To date, four randomized controlled trials (RCTs) have investigated the effectiveness of RT in reducing local recurrence (LR) of DCIS after BCS.4–7 All four trials confirmed that postoperative RT reduced in situ or invasive recurrences by approximately 50%. However, long-term results of the NSABP B-17 trial showed that RT was not associated with overall mortality reduction.8 In addition, the EORTC and SweDCIS trials showed that the long-term prognosis of DCIS was not influenced by RT.9,10

Nevertheless, only two trials took survival as a study endpoint.9,10 In the SweDCIS trial, there existed a potential positive selection bias in determining the cause of death; the authors only retrieved the medical records of women with a previous ipsilateral or contralateral event.10 In the EORTC trial, there existed misclassification in the pathological assessments of the cases; 5% and 3% of the lesions were reclassified as benign disease and microinvasive carcinoma, respectively.11 The sample size of the aforementioned single trial was relatively small.
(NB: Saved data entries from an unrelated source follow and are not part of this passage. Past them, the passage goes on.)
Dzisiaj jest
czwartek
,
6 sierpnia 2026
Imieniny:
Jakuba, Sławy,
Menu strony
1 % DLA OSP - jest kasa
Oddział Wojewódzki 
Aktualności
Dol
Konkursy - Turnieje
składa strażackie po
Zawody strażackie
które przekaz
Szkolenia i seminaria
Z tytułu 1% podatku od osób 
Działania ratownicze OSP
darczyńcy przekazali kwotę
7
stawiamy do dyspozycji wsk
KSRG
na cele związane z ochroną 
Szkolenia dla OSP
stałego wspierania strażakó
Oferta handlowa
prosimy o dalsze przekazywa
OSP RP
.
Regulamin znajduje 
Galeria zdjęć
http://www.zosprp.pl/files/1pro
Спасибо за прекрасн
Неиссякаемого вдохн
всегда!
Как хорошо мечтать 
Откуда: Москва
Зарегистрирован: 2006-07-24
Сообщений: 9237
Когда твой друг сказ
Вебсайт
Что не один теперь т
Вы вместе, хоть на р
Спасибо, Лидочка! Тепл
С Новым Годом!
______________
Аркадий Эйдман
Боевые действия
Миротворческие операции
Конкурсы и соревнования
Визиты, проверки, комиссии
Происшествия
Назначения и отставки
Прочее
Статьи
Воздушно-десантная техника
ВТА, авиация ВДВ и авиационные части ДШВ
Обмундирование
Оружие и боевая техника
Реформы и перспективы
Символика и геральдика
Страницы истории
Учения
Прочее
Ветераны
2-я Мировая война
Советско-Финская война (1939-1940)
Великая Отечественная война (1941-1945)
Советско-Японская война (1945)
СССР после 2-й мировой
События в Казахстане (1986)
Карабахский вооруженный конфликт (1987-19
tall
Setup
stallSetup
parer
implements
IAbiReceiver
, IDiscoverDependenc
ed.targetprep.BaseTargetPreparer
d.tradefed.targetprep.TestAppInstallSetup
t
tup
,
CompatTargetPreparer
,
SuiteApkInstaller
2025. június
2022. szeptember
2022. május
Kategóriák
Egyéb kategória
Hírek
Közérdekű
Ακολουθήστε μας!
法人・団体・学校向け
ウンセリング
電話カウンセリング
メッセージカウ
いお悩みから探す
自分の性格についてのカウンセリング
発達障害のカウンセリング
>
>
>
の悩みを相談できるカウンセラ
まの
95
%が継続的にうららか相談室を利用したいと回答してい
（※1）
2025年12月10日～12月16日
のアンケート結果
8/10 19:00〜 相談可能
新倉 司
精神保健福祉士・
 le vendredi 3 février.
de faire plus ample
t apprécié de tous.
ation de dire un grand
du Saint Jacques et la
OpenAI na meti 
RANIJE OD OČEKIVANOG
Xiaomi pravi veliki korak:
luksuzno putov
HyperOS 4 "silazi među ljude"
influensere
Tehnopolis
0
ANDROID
The publication of data from the four RCTs did not settle the ongoing debates regarding the pros and cons of RT following BCS for DCIS treatment.

Therefore, we performed this SEER population-based analysis to investigate the effect of RT on survival of DCIS patients who had undergone BCS with or without postoperative RT, aiming to provide some evidence to assist clinical decision-making in the management of DCIS.